Passage for review:
Dnia 22-10-2010 o 21:48:49 Andrei Alexandrescu
<seewebsiteforem...@erdani.org> napisał(a):
On 10/22/10 14:02 CDT, Tomek Sowiński wrote:
Interesting idea. Here's another: D will soon need bindings for CORBA,
Thrift, etc, so lexers will have to be written all over to grok
interface files. Perhaps a generic tokenizer which can be parametrized
with a lexical grammar would bring more ROI, I got a hunch D's templates
are strong enough to pull this off without any source code generation
ala JavaCC. The books I read on compilers say tokenization is a solved
problem, so the theory part on what a good abstraction should be is
done. What you think?
Yes. IMHO writing a D tokenizer is a wasted effort. We need a tokenizer
generator.
I have in mind the entire implementation of a simple design, but never
had the time to execute on it. The tokenizer would work like this:
alias Lexer!(
"+", "PLUS",
"-", "MINUS",
"+=", "PLUS_EQ",
...
"if", "IF",
"else", "ELSE"
...

Given records:
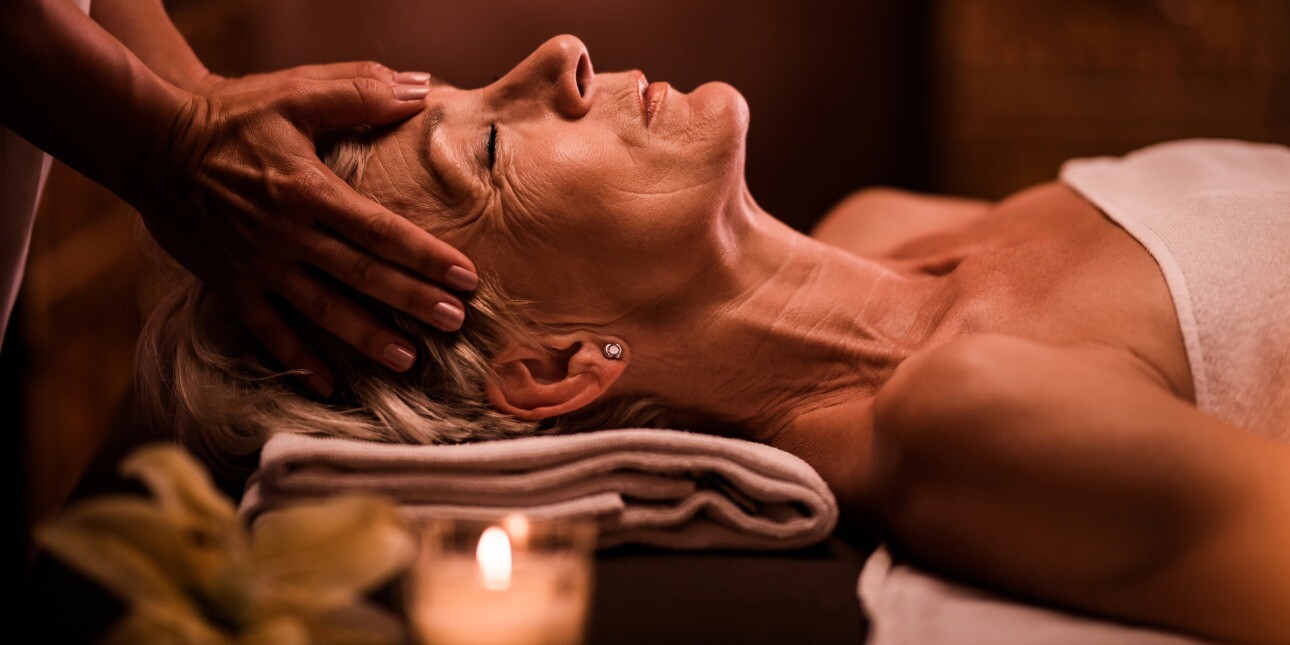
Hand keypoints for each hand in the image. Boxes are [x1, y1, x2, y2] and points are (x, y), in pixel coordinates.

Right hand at [141, 64, 476, 397]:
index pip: (380, 230)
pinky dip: (297, 360)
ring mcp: (258, 266)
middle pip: (361, 275)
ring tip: (407, 360)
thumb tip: (422, 89)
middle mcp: (288, 235)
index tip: (466, 277)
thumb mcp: (295, 92)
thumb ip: (360, 92)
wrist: (152, 144)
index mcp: (309, 191)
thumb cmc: (231, 117)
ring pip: (322, 310)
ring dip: (366, 337)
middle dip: (412, 301)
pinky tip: (329, 385)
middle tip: (455, 322)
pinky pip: (267, 331)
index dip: (425, 255)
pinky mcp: (230, 285)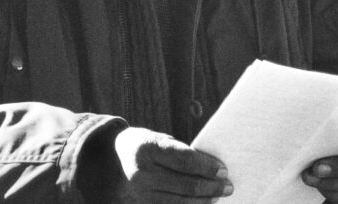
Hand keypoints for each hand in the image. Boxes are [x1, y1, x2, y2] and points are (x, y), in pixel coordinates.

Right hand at [114, 127, 232, 202]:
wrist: (109, 159)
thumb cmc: (144, 146)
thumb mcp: (158, 139)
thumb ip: (180, 152)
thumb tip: (211, 168)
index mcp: (147, 148)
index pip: (185, 159)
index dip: (207, 166)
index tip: (223, 170)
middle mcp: (141, 173)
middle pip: (185, 184)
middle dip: (211, 186)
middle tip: (228, 186)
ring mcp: (140, 193)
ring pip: (179, 202)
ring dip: (203, 200)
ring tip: (217, 196)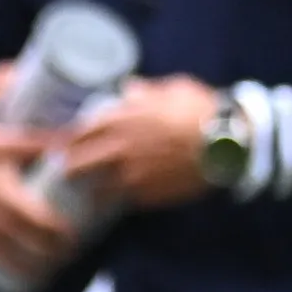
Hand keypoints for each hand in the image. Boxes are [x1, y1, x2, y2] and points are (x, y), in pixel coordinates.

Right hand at [0, 67, 67, 282]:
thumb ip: (0, 85)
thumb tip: (32, 66)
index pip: (37, 145)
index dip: (68, 145)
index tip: (95, 145)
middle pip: (30, 209)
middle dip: (60, 223)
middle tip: (88, 221)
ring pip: (16, 235)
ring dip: (44, 248)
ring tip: (70, 251)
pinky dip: (16, 263)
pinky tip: (36, 275)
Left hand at [61, 74, 225, 211]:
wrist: (225, 144)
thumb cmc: (203, 111)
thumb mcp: (174, 89)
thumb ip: (147, 91)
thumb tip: (129, 88)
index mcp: (122, 118)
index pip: (82, 130)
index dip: (71, 138)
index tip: (66, 143)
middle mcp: (119, 147)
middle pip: (78, 162)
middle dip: (69, 167)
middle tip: (66, 170)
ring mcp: (129, 174)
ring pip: (95, 186)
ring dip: (89, 189)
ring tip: (86, 192)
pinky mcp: (144, 194)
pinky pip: (121, 200)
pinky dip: (115, 201)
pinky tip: (112, 203)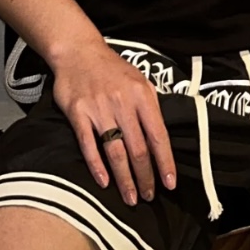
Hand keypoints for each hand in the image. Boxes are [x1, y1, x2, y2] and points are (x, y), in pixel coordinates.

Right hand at [51, 37, 176, 206]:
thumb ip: (150, 107)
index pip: (158, 135)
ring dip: (125, 179)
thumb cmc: (112, 69)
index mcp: (142, 95)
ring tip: (130, 198)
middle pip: (138, 148)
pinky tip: (104, 182)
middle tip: (148, 197)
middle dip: (145, 177)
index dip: (165, 162)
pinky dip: (97, 166)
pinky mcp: (78, 113)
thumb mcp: (139, 80)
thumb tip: (161, 138)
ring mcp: (100, 109)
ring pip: (116, 151)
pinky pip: (88, 144)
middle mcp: (123, 103)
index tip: (170, 183)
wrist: (79, 51)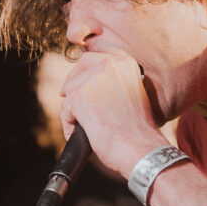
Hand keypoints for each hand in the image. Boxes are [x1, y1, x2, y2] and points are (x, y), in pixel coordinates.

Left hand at [59, 50, 168, 177]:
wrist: (140, 149)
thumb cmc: (138, 129)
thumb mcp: (131, 93)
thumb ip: (113, 82)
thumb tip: (89, 82)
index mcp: (126, 63)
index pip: (96, 56)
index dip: (84, 68)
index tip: (79, 79)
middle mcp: (110, 65)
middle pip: (80, 67)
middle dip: (72, 81)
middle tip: (66, 96)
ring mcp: (94, 79)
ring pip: (70, 91)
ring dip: (72, 110)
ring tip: (86, 128)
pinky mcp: (80, 97)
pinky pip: (66, 111)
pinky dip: (69, 125)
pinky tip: (81, 134)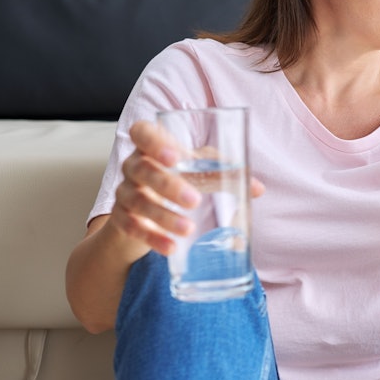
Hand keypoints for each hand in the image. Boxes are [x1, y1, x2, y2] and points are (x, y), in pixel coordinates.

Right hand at [107, 120, 263, 254]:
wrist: (143, 213)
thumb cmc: (176, 179)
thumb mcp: (197, 170)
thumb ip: (223, 172)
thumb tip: (257, 188)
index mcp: (150, 146)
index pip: (142, 132)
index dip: (154, 142)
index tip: (174, 158)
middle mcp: (133, 166)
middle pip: (142, 170)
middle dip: (167, 185)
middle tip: (194, 200)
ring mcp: (124, 192)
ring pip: (137, 201)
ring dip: (163, 216)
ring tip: (187, 228)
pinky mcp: (121, 219)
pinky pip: (131, 227)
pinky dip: (152, 238)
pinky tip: (171, 247)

Your instructions: Continue the D tokenizer-generator discussion from its last line onward.

Task response:
) DLexer;
Yes. One remark: native language constructs scale better for a grammar:
enum TokenDef : string {
Digit = "[0-9]",
Letter = "[a-zA-Z_]",
Identifier = Letter~'('~Letter~'|'~Digit~')',
...
Plus = "+",
Minus = "-",
PlusEq = "+=",
...
If = "if",
Else = "else",
...
}
alias Lexer!TokenDef DLexer;
BTW, there's a bug related:
http://d.puremagic.com/issues/show_bug.cgi?id=2950
Such a declaration generates numeric values DLexer.PLUS etc. and
generates an efficient code that extracts a stream of tokens from a
stream of text. Each token in the token stream has the ID and the text.
All good ideas.
Comments, strings etc. can be handled in one of several ways but that's
a longer discussion.
The discussion's started anyhow. So what're the options?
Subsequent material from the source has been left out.